* WORK ITEM
Write the records out again exactly, but without pictures.

* DATASET ENTRIES
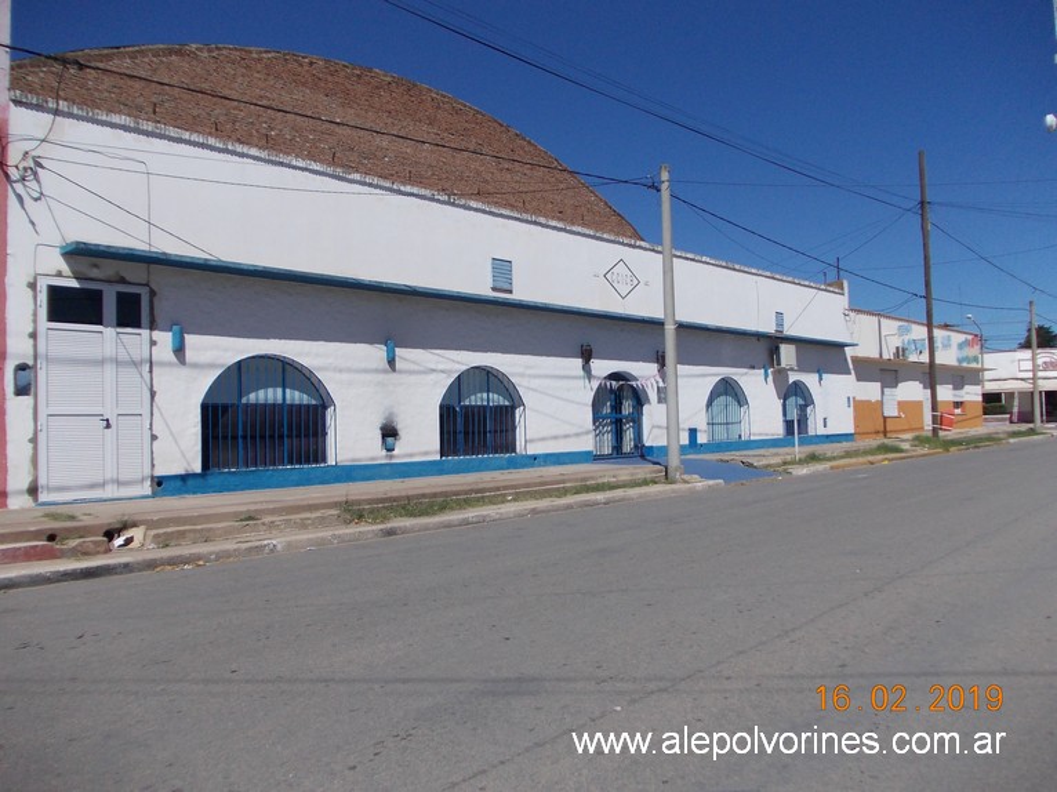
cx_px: 528
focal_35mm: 28
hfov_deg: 63.5
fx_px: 855
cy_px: 396
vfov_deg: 49.7
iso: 80
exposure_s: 1/800
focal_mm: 4
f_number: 5.4
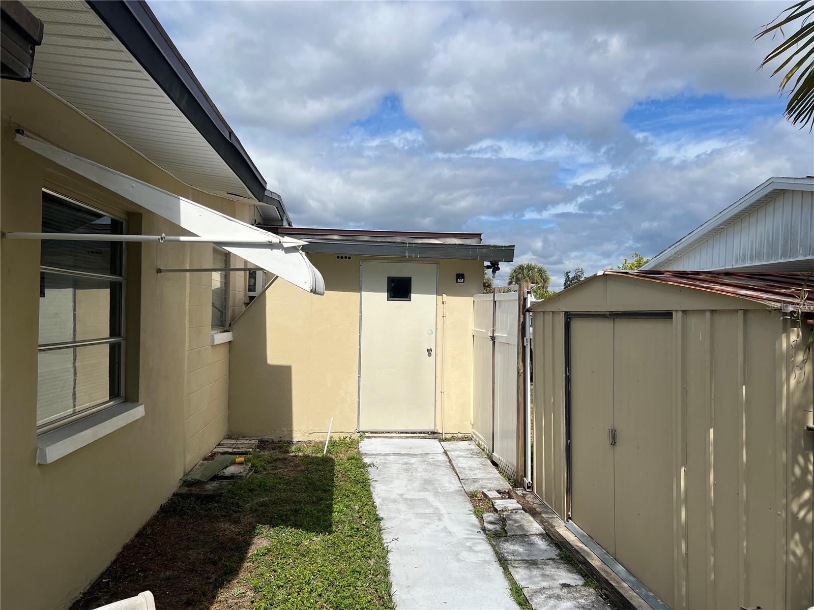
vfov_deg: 53.1
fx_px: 611
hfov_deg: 67.3
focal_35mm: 26
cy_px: 305
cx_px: 407
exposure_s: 1/7463
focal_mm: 5.7
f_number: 1.5
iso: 50
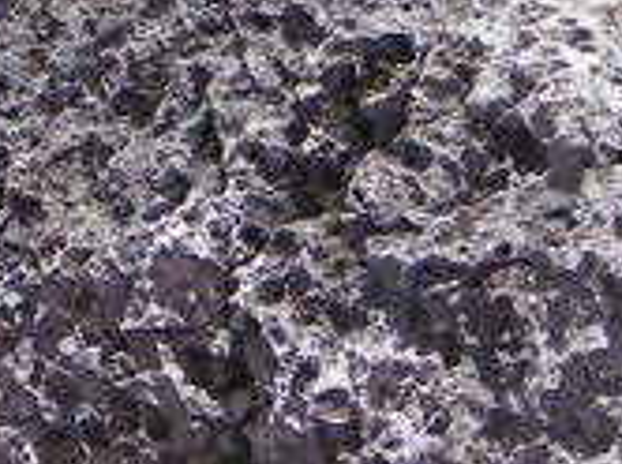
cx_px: -832
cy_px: 363
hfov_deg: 6.7
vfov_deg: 5.3
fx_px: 5024
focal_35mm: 280
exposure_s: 1/400
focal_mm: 10.3
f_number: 5
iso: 64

* EXERCISE SOLUTION
cx_px: 528
focal_35mm: 28
hfov_deg: 63.5
fx_px: 855
cy_px: 396
vfov_deg: 49.7
iso: 80
exposure_s: 1/800
focal_mm: 4
f_number: 5.4
vfov_deg: 53.1
fx_px: 611
hfov_deg: 67.3
focal_35mm: 26
cy_px: 305
cx_px: 407
exposure_s: 1/7463
focal_mm: 5.7
f_number: 1.5
iso: 50
cx_px: -832
cy_px: 363
hfov_deg: 6.7
vfov_deg: 5.3
fx_px: 5024
focal_35mm: 280
exposure_s: 1/400
focal_mm: 10.3
f_number: 5
iso: 64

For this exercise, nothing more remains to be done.